This page includes guidelines for writing and replying to invitations, along with examples.
Most invitations are sent out as cards, but writing your invitation in letter format often adds a more personal touch and allows you to add more detail about the event. This page offers examples of invitations in both card and letter format. If you opt to use letter format, follow the standard formatting guidelines for how to lay out a letter.
Is the event formal or informal?
Formal invitations are standard for events that call for formal or cocktail dress, such as weddings. Addresses, dates, and times are typically spelled out. A formal invitation card should use third person (e.g., they, their) rather than first (e.g., I, we, my, our) and include the full names of the event's hosts. Letters may use first person, typically we, but should still maintain a formal tone. For social invitations, you may follow modified block format and omit the recipient’s address.
Informal invitations are appropriate for more casual events, such as a picnic or a baby shower. They are usually written in a conversational tone. Informal invitation cards may be written in first person.

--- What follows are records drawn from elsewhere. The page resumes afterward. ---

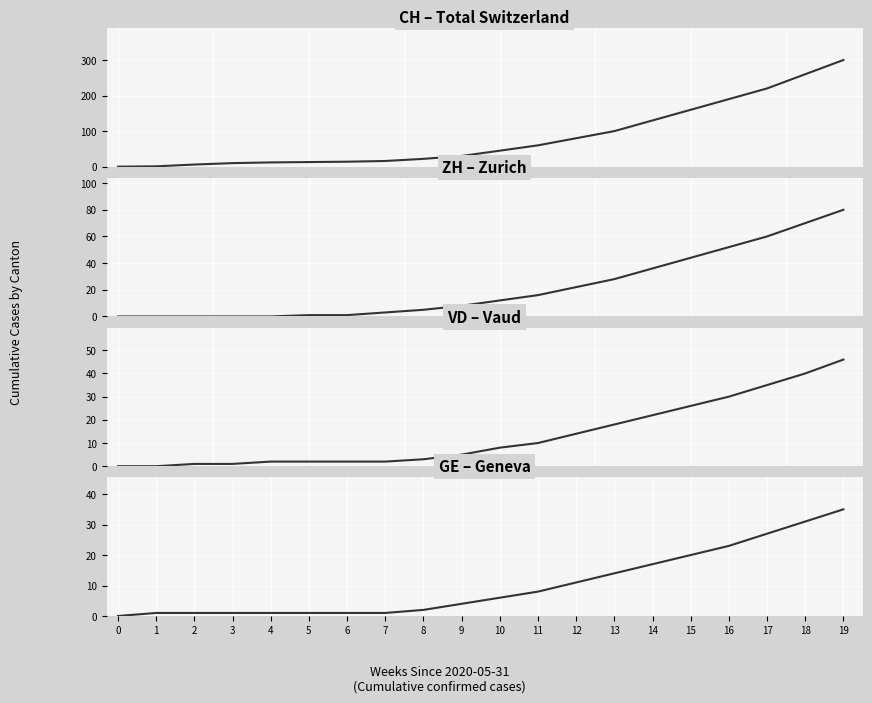

What is the average value of the CH series?

83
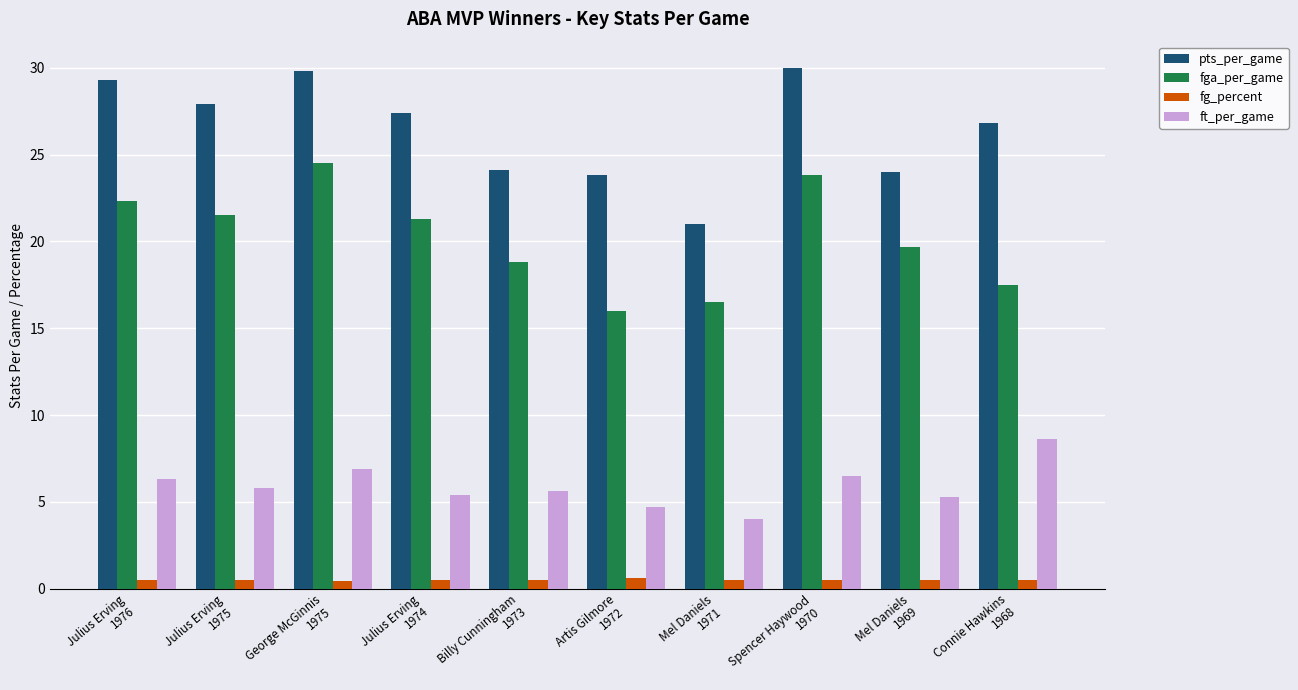

Are the bars grouped side by side (vs. stacked)?

Yes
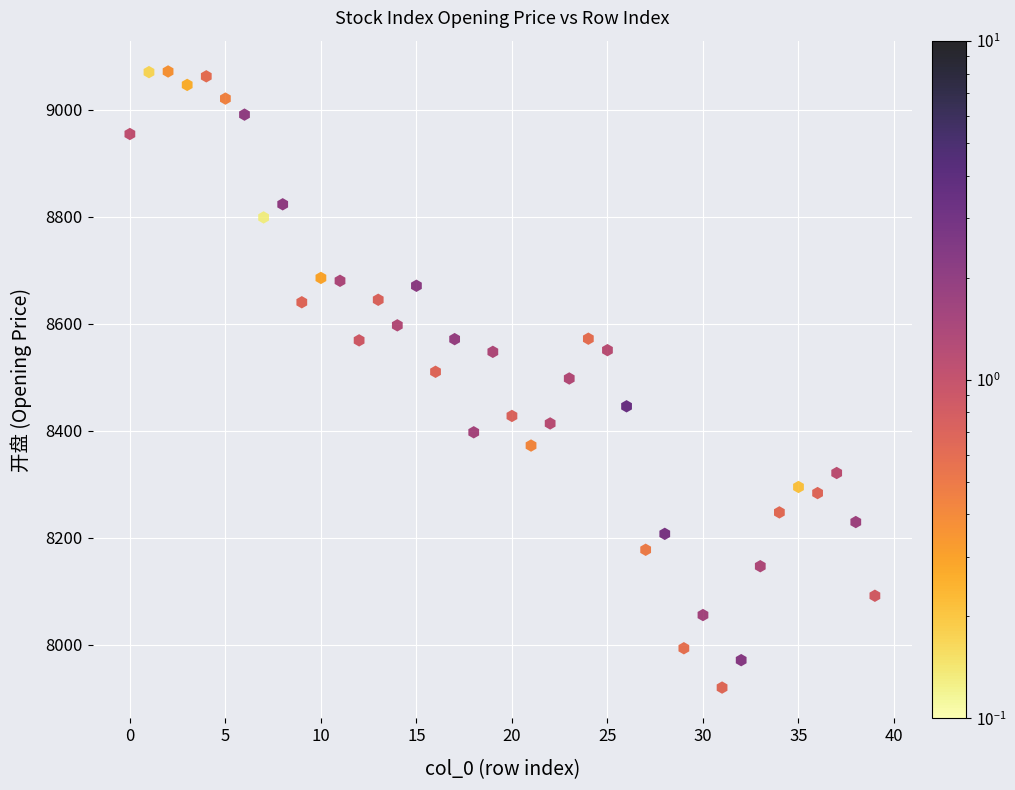

How many points are shown in the scatter plot?

40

What information do I need to include?
When you send an invitation, state the purpose, location, date, and time of the event, and include the host's contact information (address and phone number; email optional) in order for guests to RSVP. You should also indicate any information that guests need to be aware of in advance, such as suggested attire or items to bring (e.g., for a BYOB event).
Finally, you may wish to provide a reply card and envelope for guests to RSVP. If so, you do not need to include RSVP information on the invitation itself. On the reply card, you may note a suggested RSVP date in order to ensure that you have an accurate head count before finalizing your preparation for the event.
Replying to invitations
Some invitations have enclosed cards for guests to reply. If your invitation includes a reply card, use it to RSVP rather than composing your own letter. If your invitation does not include a reply card, write a brief note that follows the same style and tone as the invitation. If possible, write a handwritten response using stationery rather than typing a letter.
For formal invitation cards, you may reply using a similar structure as the invitation. If the invitation is written in the third person, your reply should be written accordingly. Otherwise, follow the standard guidelines for how to lay out a letter, according to the formality of the invitation. For replies to social invitations, you may follow modified block format and omit the recipient's address.
Whether you plan to attend the event or not, be sure to thank the host for inviting you. If you must decline the invitation, you may include a brief explanation of why you may not attend (e.g., a previous commitment, death in the family), but keep it short. It's courteous to respond promptly to invitations, so that the host will know well in advance how many guests to expect.